Pero en vez de realizar bien mi trabajo me dedicaba a mordisquear la punta del bolígrafo, a fantasear, recordando lo que el reservado doctor Jones había dicho sobre que quizá se trataba menos de pescar que de un asunto de fe. ¿Qué había querido decir exactamente? ¿Qué significa la fe? Tengo fe en mi partido y en mi jefe. ¿Cómo encaja en todo eso la pesca del salmón? Bah, eran tonterías. La fe es para el arzobispo de Canterbury y su cada vez más menguada congregación. La fe es para el Papa de Roma. La fe es para los fieles de la Ciencia Cristiana. La fe es para la gente anclada en el siglo pasado y los anteriores. No pertenece al mundo moderno. Vivimos una era laica. Yo vivo en el corazón del mundo laico. Creemos en hechos, en números, en estadísticas y objetivos. Nuestra labor consiste en presentar esos hechos y estadísticas, y nuestra finalidad es ganar votos. Debo preservar la pureza de esa meta. Somos los administradores racionales de una democracia moderna, tomamos las decisiones óptimas para salvaguardar y mejorar las vidas de ajetreados ciudadanos que no disponen de tiempo para solucionar por sí solos los asuntos.

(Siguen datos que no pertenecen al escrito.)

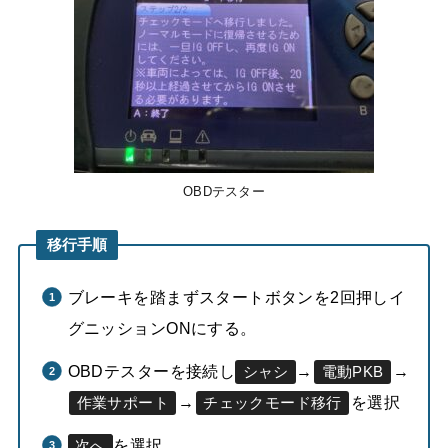
OBDテスター
移行手順
ブレーキを踏まずスタートボタンを2回押しイ
グニッションONにする。
OBDテスターを接続し
→
→
シャシ
電動PKB
→
を選択
作業サポート
チェックモード移行
を選択
次へ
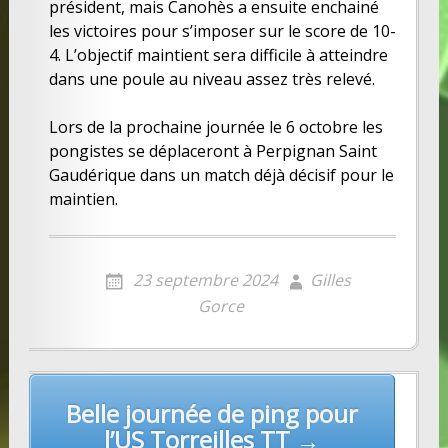
président, mais Canohès a ensuite enchainé
les victoires pour s’imposer sur le score de 10-
4. L’objectif maintient sera difficile à atteindre
dans une poule au niveau assez très relevé.
Lors de la prochaine journée le 6 octobre les
pongistes se déplaceront à Perpignan Saint
Gaudérique dans un match déjà décisif pour le
maintien.
23 septembre 2024
Gilles
Gorce
Post
Belle journée de ping pour
navigation
l’US Torreilles TT →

Recuerdo que pensé que ahí había un discurso. Me saqué el boli de la boca y me puse a rumiar, mientras decidía que más tarde haría algunas anotaciones para pasárselas al jefe. Y mientras rumiaba soñé despierto.

I: ¿Desea hacer constar un sueño como prueba?

PM: Estoy intentando explicar lo que pasó; todavía trato de entenderlo yo mismo.

Estaba sentado a mi mesa y tuve un sueño, con la misma claridad que si lo hubiera estado viendo en Sky News. El jefe y yo nos encontrábamos junto a un río ancho y poco profundo, un río formado por muchos y resplandecientes arroyos que serpenteaban entre islotes o se precipitaban sobre grandes rocas. A lo largo de la ribera, unas cuantas palmeras verdes agitaban sus frondas, y más allá del río unas montañas extraordinariamente bellas y salvajes se elevaban escarpadas hacia un cielo de un azul tan intenso que era casi indescriptible. El jefe y yo estábamos en mangas de camisa y el calor en la cara y los antebrazos parecía quemar. Alrededor había hombres con túnicas blancas o de vivos colores, hombres esbeltos con turbante y barba oscura, gesticulando de cara al río. En mi sueño oía decir al jefe: «El agua pronto crecetá en el wadi. Y entonces los salmones lo remontarán.»